Lidia, l’ho conosciuta un giovedì di luglio nel 1963, alle 7 e 45 del mattino.
Ciao Mamma. Tutto è compiuto. Sono in treno e ritorno a casa da mia moglie e dai miei figli. E tu mi dirai: “Salutami tua moglie e i tuoi figli”, come mi ripetevi tutte le volte al telefono nelle nostre telefonate giornaliere. È il 17 giugno e ti scrivo perché i ricordi mi accompagnino in questo triste viaggio anche se so che non la potrai leggere. Il libro invece, Stazione di Torino Rebaudengo Fossata lo hai letto. E mi hai anche fatto i complimenti.
Lei aveva 22 anni e ne avrebbe compiuto 23 l’11 ottobre, precisamente tre mesi dopo.
Mi trovavo da quel momento sulla terra a Barcellona Pozzo di Gotto, ridente (una volta ahimè) località della costa tirrenica del messinese tra due bracci, Capo Milazzo e Capo Calavà, e di fronte le stelle.
Via Giovanni Prati 63. Ah i numeri. 63, il numero civico.
“Per le vie deserte, in doloroso
abito bruno e con vel sugli occhi
passa la bella Edmenegarda – e a questo
lume degli astri si raccoglie in una
Romita barca e con le sue memorie
vaga piangendo. Misero! che speri
se ti percote Iddio?” … [EDMENEGARDA – canti cinque di G. PRATI]
Al terzo di una palazzina a tre piani che si affacciava sul passaggio a livello di Via Ugo di Sant’Onofrio, perché la stazione era a due passi e la strada ferrata divideva in due la cittadina dei due torrenti: il Longano e l’Idria.

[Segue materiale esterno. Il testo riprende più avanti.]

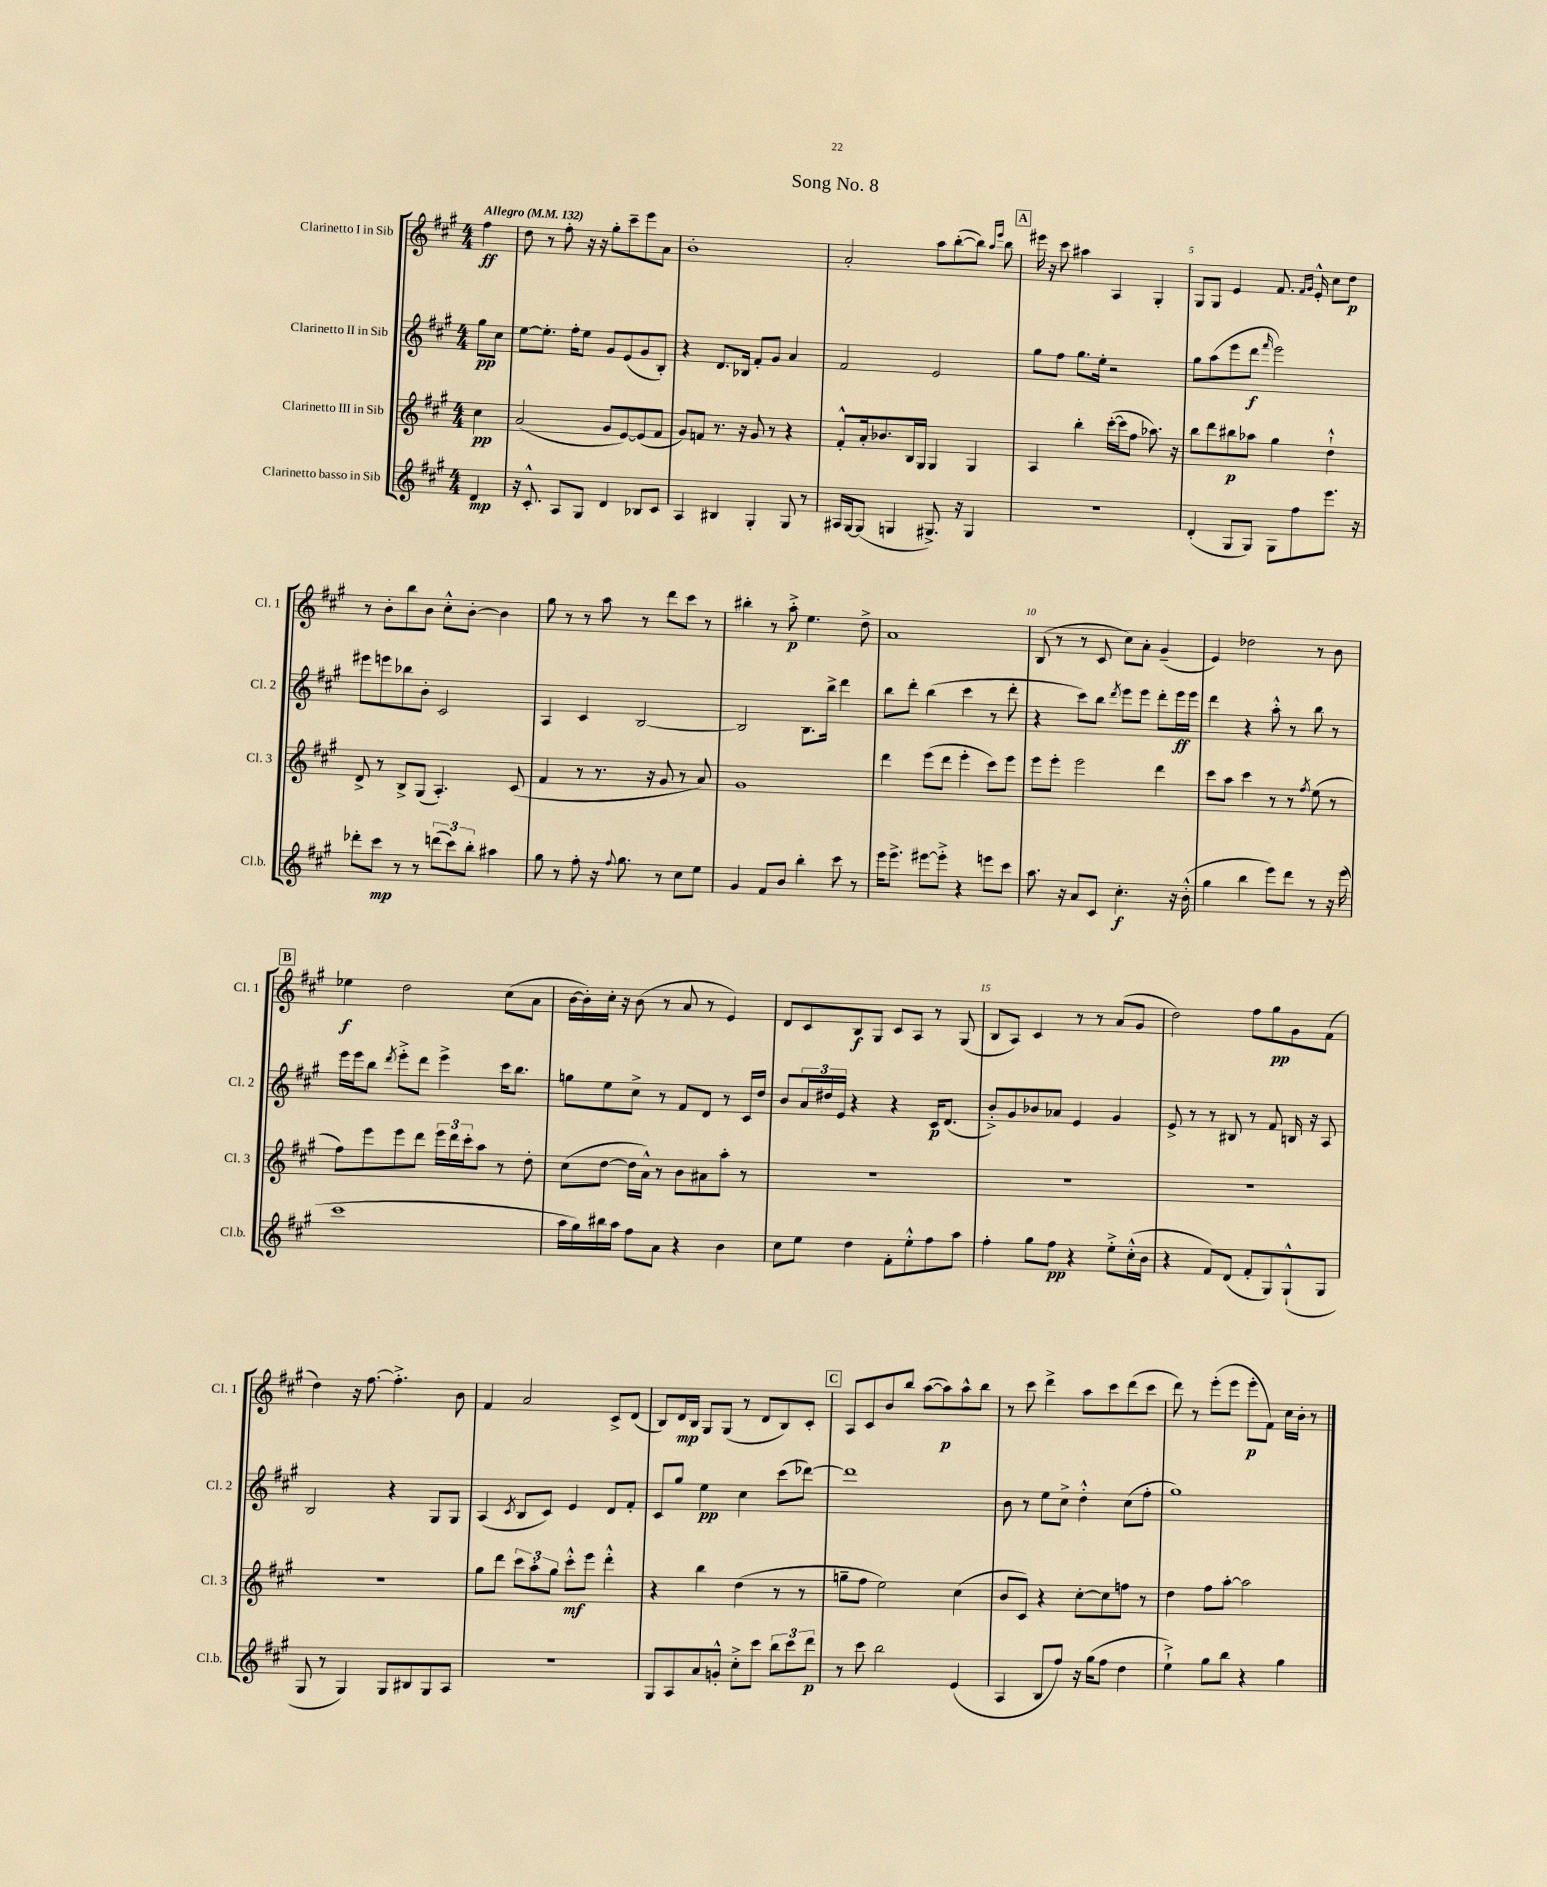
\header { title = "Song No. 8" }
<<
\new StaffGroup <<
\new Staff = "s0" \with { instrumentName = "Clarinetto I in Sib" shortInstrumentName = "Cl. 1" } {
    \clef treble \key a \major \numericTimeSignature \time 4/4 \partial 4 \tempo "Allegro" 4 = 132
    fis''4\ff |
    d''8 r8 fis''8-. r16 r16 gis''8-. cis'''8-- e'''8 a'8 |
    b'1-. |
    a'2-. a''8 b''8~-.( b''8) \grace { a''16 e'''16 } b''8 |
    \mark \markup { \box "A" } eis'''16 r16 cis'''8 ais''4 a4 gis4-. |
    gis8 gis8 e'4 fis'8. \grace { fis'16 gis'16 } e'16-.-^ cis''8 d''8\p |
    r8 b'8-. b''8 b'8 cis''8-.-^ b'8~-. b'4 |
    gis''8 r8 r8 a''8 r8 d'''8 cis'''8 r8 |
    bis''4-. r8 a''8-.->\p e''4. d''8-> |
    a'1 |
    b8( r8 r8 cis'8 cis''8) a'8-. gis'4--( |
    e'4) des''2 r8 b'8 |
    \mark \markup { \box "B" } ees''4\f d''2 cis''8( a'8 |
    b'16~ b'16-.) cis''16-. r16 b'8( r8 a'8 r8 e'4) |
    d'8 cis'8 b8\f gis8 cis'8 a8 r8 gis8( |
    b8 a8) cis'4 r8 r8 a'8( gis'8 |
    d''2) fis''8 gis''8\pp gis'8 fis'8( |
    d''4) r16 fis''8.~ fis''4.-.-> b'8 |
    fis'4 a'2 cis'8-> d'8( |
    b8) d'16\mp b16 gis8 gis8( r8 d'8 b8) cis'8-. |
    \mark \markup { \box "C" } a8 cis'8 b'8 b''8 a''8~( a''8\p) a''8-^ b''8 |
    r8 cis'''8 d'''4-> a''8 cis'''8 d'''8( cis'''8 |
    d'''8) r8 e'''8-.( e'''8 e'''8-.\p fis'8) cis''16 b'16-. r8 \bar "|." |
}
\new Staff = "s1" \with { instrumentName = "Clarinetto II in Sib" shortInstrumentName = "Cl. 2" } {
    \clef treble \key a \major \numericTimeSignature \time 4/4 \partial 4
    gis''8\pp cis''8 |
    e''8~ e''8.-. fis''16-. e''8 gis'8 e'8( gis'8 b8-.) |
    r4 d'8. bes16 fis'8-. gis'8 a'4 |
    fis'2 e'2 |
    \mark \markup { \box "A" } gis''8 fis''8 gis''8. e''16-. r2 |
    gis''8 a''8( e'''8 d'''8\f \grace { fis'''16 } e'''2) |
    eis'''8 e'''8 bes''8 b'8-. cis'2 |
    a4 cis'4 b2~ |
    b2 b8. b''16-> d'''4 |
    b''8 d'''8-. b''4( cis'''4 r8 d'''8-. |
    r4 cis'''8) b''8 \acciaccatura { d'''8 } e'''8 e'''8 d'''8-. e'''16\ff e'''16 |
    d'''4 r4 a''8-.-^ r8 b''8 r8 |
    \mark \markup { \box "B" } e'''16 e'''16 b''8 \acciaccatura { d'''8 } e'''8-.-> d'''8 e'''4-> cis'''16 b''8. |
    g''8 e''8 cis''8-> r8 fis'8 d'8 r8 cis'16 d''16 |
    b'8 \tuplet 3/2 { a'16 dis''16 e'16 } r4 r4 cis'16\p d'8.( |
    b'8-.->) gis'8 bes'8 aes'8 e'4 gis'4 |
    e'8-> r8 r8 bis8 r8 fis'8 b16 r16 a8 |
    b2 r4 gis8 gis8 |
    a4( \acciaccatura { cis'8 } b8 cis'8) e'4 d'8 fis'8-. |
    cis'8 gis''8 e''4\pp cis''4 cis'''8( des'''8~) |
    \mark \markup { \box "C" } des'''1 |
    b'8 r8 e''8 cis''8-> d''4-.-^ cis''8( fis''8-. |
    gis''1) \bar "|." |
}
\new Staff = "s2" \with { instrumentName = "Clarinetto III in Sib" shortInstrumentName = "Cl. 3" } {
    \clef treble \key a \major \numericTimeSignature \time 4/4 \partial 4
    cis''4\pp |
    a'2( gis'8 e'8~) e'8( fis'8 |
    gis'8) f'8 r8. r16 gis'8 r8 r4 |
    fis'8-.-^ a'16-. bes'8. b16 gis16 gis4 gis4 |
    \mark \markup { \box "A" } a4 b''4-. cis'''16~-.( cis'''16 fis''8 aes''8.) r16 |
    b''8 d'''8 bis''8\p aes''8 gis''4 d''4-!-^ |
    d'8-> r8 b8-> gis8( a4.-.) cis'8( |
    fis'4 r8 r8. r16 gis'8 r8 a'8) |
    gis'1 |
    d'''4 e'''8( d'''8 e'''4-. cis'''8) e'''8 |
    e'''8 e'''8-. e'''2 d'''4 |
    cis'''8 a''8 cis'''4 r8 r8 \acciaccatura { fis''8 } e''8( r8 |
    \mark \markup { \box "B" } fis''8) e'''8 e'''8 d'''8 \tuplet 3/2 { e'''16 d'''16 cis'''16-. } a''8 r8 d''8-. |
    cis''8( d''8~ d''16 a'16-^) r8 b'8 ais'8 a''8-. r8 |
    R1 |
    R1 |
    R1 |
    R1 |
    gis''8 d'''8 \tuplet 3/2 { cis'''8 a''8-. gis''8 } cis'''8-.-^\mf e'''8 d'''4-.-^ |
    r4 b''4 d''4( r8 r8 |
    \mark \markup { \box "C" } g''8-- fis''8 e''2) cis''4( |
    b'8 cis'8) r4 cis''8~-. cis''8 f''8 r8 |
    d''4 fis''8 a''8~-. a''2 \bar "|." |
}
\new Staff = "s3" \with { instrumentName = "Clarinetto basso in Sib" shortInstrumentName = "Cl.b." } {
    \clef treble \key a \major \numericTimeSignature \time 4/4 \partial 4
    d'4\mp |
    r16 cis'8.-.-^ a8 gis8 d'4 bes8 cis'8 |
    a4 bis4 gis4-. gis8 r8 |
    ais16 gis16~ gis8( g4 gis8.->) r16 gis4 |
    \mark \markup { \box "A" } R1 |
    d'4-.( gis8 gis8) gis8 fis''8 e'''8. r16 |
    des'''8-. cis'''8\mp r8 r8 \tuplet 3/2 { d'''8( cis'''8) b''8-. } ais''4 |
    gis''8 r8 fis''8-. r16 \appoggiatura { fis''8 } gis''8. r8 cis''8 e''8 |
    gis'4 fis'8 b'8 b''4-. cis'''8 r8 |
    e'''16 e'''8.-> eis'''8~ eis'''8-.-> r4 e'''8 cis'''8 |
    a''8. r16 a'8 cis'8 cis''4.-.\f r16 b'16-.-^( |
    gis''4 b''4 e'''8) d'''8 r8 r16 e'''16( |
    \mark \markup { \box "B" } cis'''1 |
    a''16 gis''16) bis''16 a''16 fis''8 a'8 r4 b'4 |
    cis''8 e''8 d''4 fis'8-. e''8-.-^ fis''8 a''8 |
    fis''4-. gis''8 fis''8\pp r4 e''8-.-> cis''16-.-^( b'16 |
    r4 fis'8) d'8( fis'8-. gis8) gis8-!-^( gis8 |
    gis8 r8 gis4) gis8 bis8 gis8 a8 |
    r1 |
    gis8 a8 a'8 g'8-.-^ cis''8-.-> cis'''8 \tuplet 3/2 { b''8 cis'''8 d'''8\p } |
    \mark \markup { \box "C" } r8 cis'''8 b''2 e'4( |
    a4 b8 fis''8) r16 gis''16( fis''8 d''4 |
    e''4-!->) gis''8 b''8 r4 gis''4 \bar "|." |
}
>>
>>
\layout { \context { \Score \override BarNumber.break-visibility = ##(#f #t #t) barNumberVisibility = #(every-nth-bar-number-visible 5) } }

Sopra solo la terrazza, che era il mio circuito delle prime pedalate e dei panni stesi, delle prime feste di compleanno: potete capire l’11 luglio che caldo faceva in casa a Barcellona Pozzo di Gotto in Sicilia.
La mamma mi portava quando doveva fare il bucato oppure quando veniva la “Signora Bionda” a cardare la lana dei materassi per la pulizia estiva.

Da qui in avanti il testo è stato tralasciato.